[WHAT YOU ARE ASKED TO DO]
State how many lines of the records contain the string "file", and give no other information.

[[ SUPPLIED RECORDS, beginning ]]

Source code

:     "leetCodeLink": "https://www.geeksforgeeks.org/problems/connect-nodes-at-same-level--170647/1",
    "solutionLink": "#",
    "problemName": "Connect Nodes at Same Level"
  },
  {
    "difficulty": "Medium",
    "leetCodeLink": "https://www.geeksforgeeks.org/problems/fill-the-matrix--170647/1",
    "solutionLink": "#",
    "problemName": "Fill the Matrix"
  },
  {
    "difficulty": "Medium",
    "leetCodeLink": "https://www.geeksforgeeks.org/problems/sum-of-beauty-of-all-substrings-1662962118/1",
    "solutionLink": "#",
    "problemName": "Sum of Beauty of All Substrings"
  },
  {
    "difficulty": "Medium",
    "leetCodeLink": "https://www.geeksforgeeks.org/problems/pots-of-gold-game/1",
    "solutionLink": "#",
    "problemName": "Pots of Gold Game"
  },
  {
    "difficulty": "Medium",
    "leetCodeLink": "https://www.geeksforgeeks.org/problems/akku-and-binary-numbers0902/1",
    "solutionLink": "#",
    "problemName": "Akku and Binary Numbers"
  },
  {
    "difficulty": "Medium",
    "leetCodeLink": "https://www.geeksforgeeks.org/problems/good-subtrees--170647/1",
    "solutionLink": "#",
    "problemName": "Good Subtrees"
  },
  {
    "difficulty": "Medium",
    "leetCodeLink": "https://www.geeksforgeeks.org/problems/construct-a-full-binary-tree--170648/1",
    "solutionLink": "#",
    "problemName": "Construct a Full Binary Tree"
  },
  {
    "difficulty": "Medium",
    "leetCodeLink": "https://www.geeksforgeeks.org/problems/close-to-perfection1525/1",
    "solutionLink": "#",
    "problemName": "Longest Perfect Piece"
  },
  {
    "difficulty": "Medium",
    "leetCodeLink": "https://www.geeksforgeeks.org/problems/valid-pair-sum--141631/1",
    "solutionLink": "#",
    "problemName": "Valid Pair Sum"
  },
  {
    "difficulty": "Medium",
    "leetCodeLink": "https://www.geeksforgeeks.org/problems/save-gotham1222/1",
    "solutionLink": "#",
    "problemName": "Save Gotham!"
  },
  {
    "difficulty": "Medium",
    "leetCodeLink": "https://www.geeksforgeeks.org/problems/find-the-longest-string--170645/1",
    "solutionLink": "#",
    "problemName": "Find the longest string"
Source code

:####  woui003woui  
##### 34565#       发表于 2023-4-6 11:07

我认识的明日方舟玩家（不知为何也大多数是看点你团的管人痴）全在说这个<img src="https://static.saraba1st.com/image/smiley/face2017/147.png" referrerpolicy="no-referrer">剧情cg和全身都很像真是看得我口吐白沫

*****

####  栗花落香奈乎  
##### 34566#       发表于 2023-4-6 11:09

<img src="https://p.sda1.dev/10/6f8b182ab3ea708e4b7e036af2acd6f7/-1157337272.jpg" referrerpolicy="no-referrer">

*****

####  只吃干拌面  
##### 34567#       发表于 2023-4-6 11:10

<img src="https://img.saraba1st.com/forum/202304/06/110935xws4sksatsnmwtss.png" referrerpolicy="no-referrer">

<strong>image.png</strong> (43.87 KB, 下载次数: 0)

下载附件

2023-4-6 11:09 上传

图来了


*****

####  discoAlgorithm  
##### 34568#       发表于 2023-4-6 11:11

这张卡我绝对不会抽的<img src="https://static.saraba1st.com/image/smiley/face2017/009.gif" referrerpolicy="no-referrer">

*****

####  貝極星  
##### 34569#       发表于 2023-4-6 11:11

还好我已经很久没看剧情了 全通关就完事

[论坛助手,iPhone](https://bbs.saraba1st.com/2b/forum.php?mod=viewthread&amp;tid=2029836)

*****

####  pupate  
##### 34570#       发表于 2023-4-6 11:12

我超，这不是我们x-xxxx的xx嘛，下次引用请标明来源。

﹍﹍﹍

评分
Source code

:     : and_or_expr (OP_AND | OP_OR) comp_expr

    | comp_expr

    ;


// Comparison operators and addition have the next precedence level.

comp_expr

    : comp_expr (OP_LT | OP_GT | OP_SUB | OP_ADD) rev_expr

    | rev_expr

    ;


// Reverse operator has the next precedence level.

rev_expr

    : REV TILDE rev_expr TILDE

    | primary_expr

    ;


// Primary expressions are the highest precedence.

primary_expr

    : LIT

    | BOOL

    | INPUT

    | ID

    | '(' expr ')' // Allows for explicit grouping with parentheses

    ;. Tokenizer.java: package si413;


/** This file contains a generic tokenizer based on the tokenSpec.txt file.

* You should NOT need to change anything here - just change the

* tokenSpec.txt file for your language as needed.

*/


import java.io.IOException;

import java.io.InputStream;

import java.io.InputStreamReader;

[[ SUPPLIED RECORDS, end ]]

[FINISHED TASK]
2